Daily Archives: June 1, 2005

The Curve of Joy

If I were to be told
that there are equations that measure
the curve of joy I would soon be
endlessly calculating:

scratching one term out, then
another, adding forever,
tumbling the quotients around,
eventually rethinking the whole process.

Then I would recall that every moment of math
demands its physics. I would
step outside and face the stars,
like a bad student who’s wasted his time.

In the movies the brilliant professor
spins the blackboard to reveal the proof.
I’d let the sky spin before me
and fall flat back, looking up, solving for joy.

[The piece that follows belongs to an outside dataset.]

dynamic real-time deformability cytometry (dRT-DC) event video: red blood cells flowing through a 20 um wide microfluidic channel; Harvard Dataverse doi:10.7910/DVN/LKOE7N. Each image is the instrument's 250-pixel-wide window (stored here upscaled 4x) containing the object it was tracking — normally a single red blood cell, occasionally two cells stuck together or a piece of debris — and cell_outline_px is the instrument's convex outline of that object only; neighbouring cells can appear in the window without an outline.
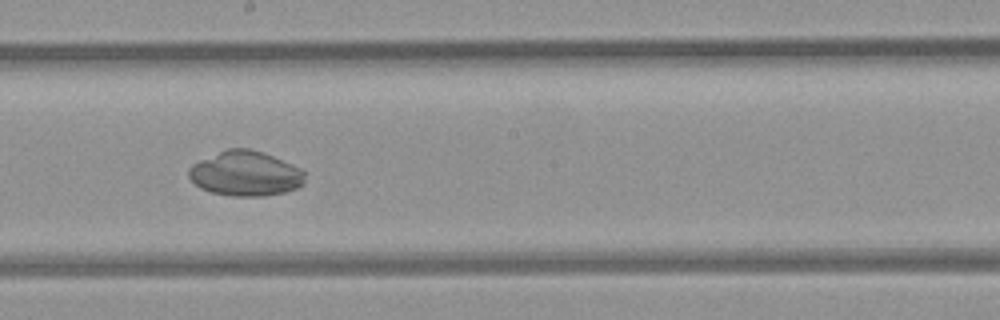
{"species": "common noctule bat (a hibernating species)", "species_latin": "Nyctalus noctula", "temperature_condition": "room temperature", "stored_images_in_passage": 31, "camera_frame_rate_fps": 3000, "um_per_image_px": 0.085, "animal": {"sex": "female", "body_mass_g": 21.9}, "frame": {"image": 1, "passage_image": 14, "time_ms": 4.333, "image_size_px": [1000, 320], "cell_outline_px": [[304, 184], [296, 188], [284, 192], [264, 196], [232, 196], [212, 192], [200, 188], [188, 176], [188, 168], [192, 164], [200, 160], [228, 148], [248, 148], [264, 152], [300, 168], [304, 172]], "centroid_in_image_um": [20.86, 14.75], "position_along_channel_um": 227.3, "area_um2": 30.29}}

Totally ripped off from ladyliberate, with a modification.

Q.
How many slam poets does it take to change a lightbulb?

A.
Actually, none. Somebody else will probably get to that, eventually.

But 100 of them will stand around screaming about the NEED for change.


It is remarkably freeing

to know in your bones that you are no longer obligated to apologize for something you do that doesn’t conform to someone else’s idea of what is right.

Especially if it is something you know is right for you, but you’ve denied yourself or apologized for it just to keep the peace.

You learned early on that failure is your lot, and you’ll never live up to expectations anyway, so why bother to live up to your own? Someone’s bound to be disappointed either way; it might as well be you. You can take it, right, stud?

And if you do walk the line, try to please everyone…why then, you’re a hero. For as long as it lasts, no matter the cost to you.

Of course, someday you’ll fall off that tightrope…because failure is what you do, isn’t it? And if you fall, you fail, right?

Maybe not. Maybe you just fall. Maybe you die upon landing, maybe not. Maybe your entire life cracks open and spills a huge mess all over the ground; or maybe, it bounces.

That’s the point of walking the tightrope, isn’t it? To see how long it takes for you to fall?

It couldn’t possibly be that you have to walk it just to get to the other side.

If that were true, it would suggest that failure is optional. And it’s a given that that’s not true. A given.

Well, it always has been. But maybe it’s time to just give that back.